Monday, March 24, 2008

Back From Brazil


I consider myself someone who’s traveled a lot, but no trip has been so jaw droppingly interesting as my recent voyage to Brazil. The entire experience from the bullet proof cars (which have absurdly heavy doors FYI) to the ostentatious luxury to the extreme poverty to the lushly green landscape of Minas Gerais to the sugarcane to the unparelled time and energy devoted to partying still has my head in a Brazilian spin (lack of sleep and excessive drinking aren’t helping either).

I landed in Sao Paulo expecting to feel

1. Like a victim
2. Like a foreigner
3. Like someone with a ‘Rob Me’ sign stapled to their back.

This was not the case. In fact, throughout my entire tip, I never once felt uncomfortable or unsafe (except from my own self-induced vodka comas.) The Sao Paulo airport was void of sketchy predators and helpful men in suits working at the airport guided us into a safe, registered taxi. We were on our way.

Tatas and I stayed with a girlfriend of mine from Punta who had an apartment with a spare room in Higienopolis, a wealthy residential area of the city near a prestigious university. ‘Higienopolis’ the word actually means ‘sanitary.’ This part of the city was named correctly. Not only were the streets remarkably clean for one of the five biggest metropolises in the world, security guards stood outside of almost every building. College students meandered around the shops, residents walked their dogs in beautiful tropical parks with thick plants and palm trees.

Before I left, many had described Sao Paulo as a ‘cement block,’ and yes, if you view the city airily in a helicopter this is the case (which many do…helicopters are the preferred method of transportation among the elite, and according to the folks I talked to in the vacation-destination Escarpas where we went later, ‘among the elite you’re a nobody without your own helipad.’) So from the air, the city not only looks massive but massively huge and unappealing. But down on the ground, certain sections like Jardims and Higienopolis are more beautiful than Beverly Hills.

I was also expecting:

1. Times Square level crowded streets everywhere and
2. to feel utterly unsafe without my arm around a native friend.

WRONG! My Brazilian girlfriend’s sister drew us a little map and sent us out shopping moments after our arrival. Higienopolis felt more like a wealthy, under-populated suburb than a section of one of the largest cities in the world. We soaked up the amazingly warm weather, radiant palm trees and imposing embassies until we arrived at our destination – the Higienopolis Mall which looked as nice as the Beverly Center complete with golden staircases, glass ceilings and a grass park indoors.
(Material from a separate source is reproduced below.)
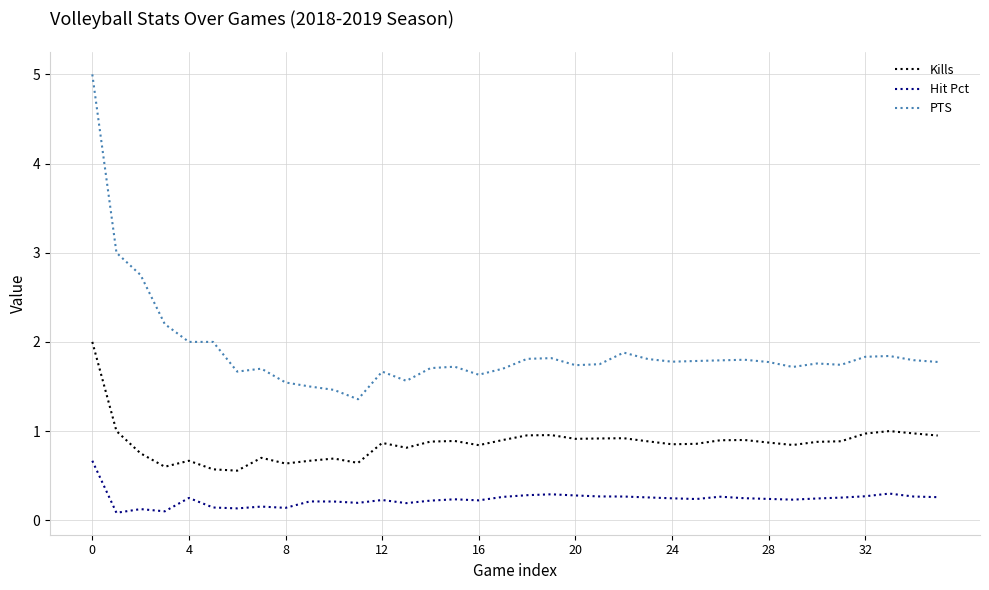

List the series in order of their peak value, highest first.

PTS, Kills, Hit Pct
We even stopped to ask directions from tan security guards using only hand signals and were greeted with helpful smiles.

Our mission was to indulge in bikinis and all things summery. Since Brasil is entering the fall season, everything we wanted for the start of summer in the USA was on liquidancion or ‘sale,’ the one word I know in absolutely every language. We ended up bikini shopping and found ourselves in pieces of Lycra spandex that barely covered our ass let alone any significant portion of our chest. Upon requesting larger sizes via vulgar hand movements, our sales woman would deny our request responding:

“No. Big iz ugly.”

After further communication that we didn’t feel comfortable with 95% of our butt cheeks showing, she allowed us to try a medium, which fascinatingly enough was just as tiny as the previous suit. So apparently going up a size only adds half a centimeter of fabric. Apparently these people just like their swimsuits small.

That night as a preview, our girlfriend took us on a driving tour around the city. It all felt exactly like L.A., spread out but with moving traffic. We checked out the city skyline at a bar called Skye on top of the Hotel Unique. Then we joined with other friends whose driver took us to the most stunningly beautiful sushi (sushi’s big in Sao Paulo) restaurant I’d ever seen. The décor made Nobu downtown look like an Apple Bees. Oh, and like L.A. if you’re not with your driver (which 70% of the upper class employs) restaurants have valet. It was around this time that Tatas and I looked at each other in a mutual gaze that said, “we were expecting car jackings at traffic lights and people stalking the streets with machine guns and instead we got tuna Tar Tar and valet?”

Granted, later on our second trip to the airport where my friend insisted on taking a short cut through a shanty town and days later on our five hour road trip through the jungles of Minas Gerais, I witnessed unimaginable poverty. But the truth is that if you stick to the right areas in Sao Paulo and refrain from wearing a flashy watch, chances are you’re going to be just fine as a tourist.

Day one was a warm up. The city, the lakes, and the parties (complete with video footage) to come…

1 comments:

Ha Ha Sound said...

Sounds like a great trip!! Welcome home. Good to have you back in NYC.

I think I need to get myself to a Brazilian beach ASAP.